The bustling market was the back drop for buying buckets for the water filters. Amongst the fake Converse trainers, potties, western football shirts, African print fabric, woven baskets and grains and seeds our team found the sixty buckets to be bartered down to 396000 shillings (£150). After panicking that one of the U.K. team might be lost amongst the stalls, it took a few moments to realise that the people only needed to be asked where the Mzungu (white person) had gone. We were the only white people in the vicinity!
A pig pen was being built on the other side of the town by the Grassroots' translators within the back yard of one of the church women. After collecting rough hewn timbers from a local timber merchant, we carried the twelve foot planks along the main street, with one woman or man at either end of them, before passing each one gingerly over the wall. Thank goodness we had tall members of our UK team. The fun began when the patch of ground needed to be cleared of rubbish before the machetes came out and post holes dug. The timbers were sawed on the ground before Barry knocked up a tressle from the offcuts and gave the men the handy hint to wax the blades. Progress was speeding up, but the light fading so the project was stopped for the day.

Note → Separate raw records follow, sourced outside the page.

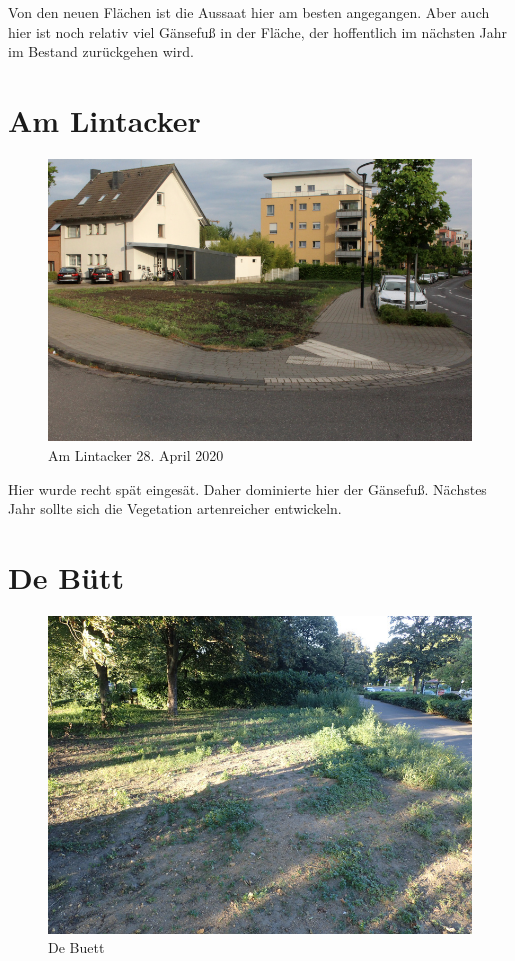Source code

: \documentclass[10pt]{article}
\begin{document}
Von den neuen Flächen ist die Aussaat hier am besten angegangen. Aber auch hier ist noch relativ viel Gänsefuß in der Fläche, der hoffentlich im nächsten Jahr im Bestand zurückgehen wird.

\clearpage
\section{Am Lintacker}
\begin{figure}[h!]
  \includegraphics[width=\linewidth]{img/lintacker/april.jpg}
  \caption{Am Lintacker 28. April 2020}
\end{figure}

Hier wurde recht spät eingesät. Daher dominierte hier der Gänsefuß.
Nächstes Jahr sollte sich die Vegetation artenreicher entwickeln.

\clearpage
\section{De Bütt}
\begin{figure}[h!]
  \includegraphics[width=\linewidth]{img/buett/juli.jpg}
  \caption{De Buett}
\end{figure}
\end{document}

I had a wonderful time sharing worship songs and "chatting" with the beautiful Tanzanian women as we sat in the yard. At one point, one of the ladies was admiring my hat. I told her the English word for it, and she touched her chest, "Isn't this my hat?" she asked. How lovely. Two wonderful days with people who live such simple lives in such a happy, smiling existence.
Alice wants to stay!
The team from Bishop Luffa arrived this afternoon. They will be joining us from tomorrow. We have a busy day making pig pens, setting up water filters and interviewing children…. See you tomorrow.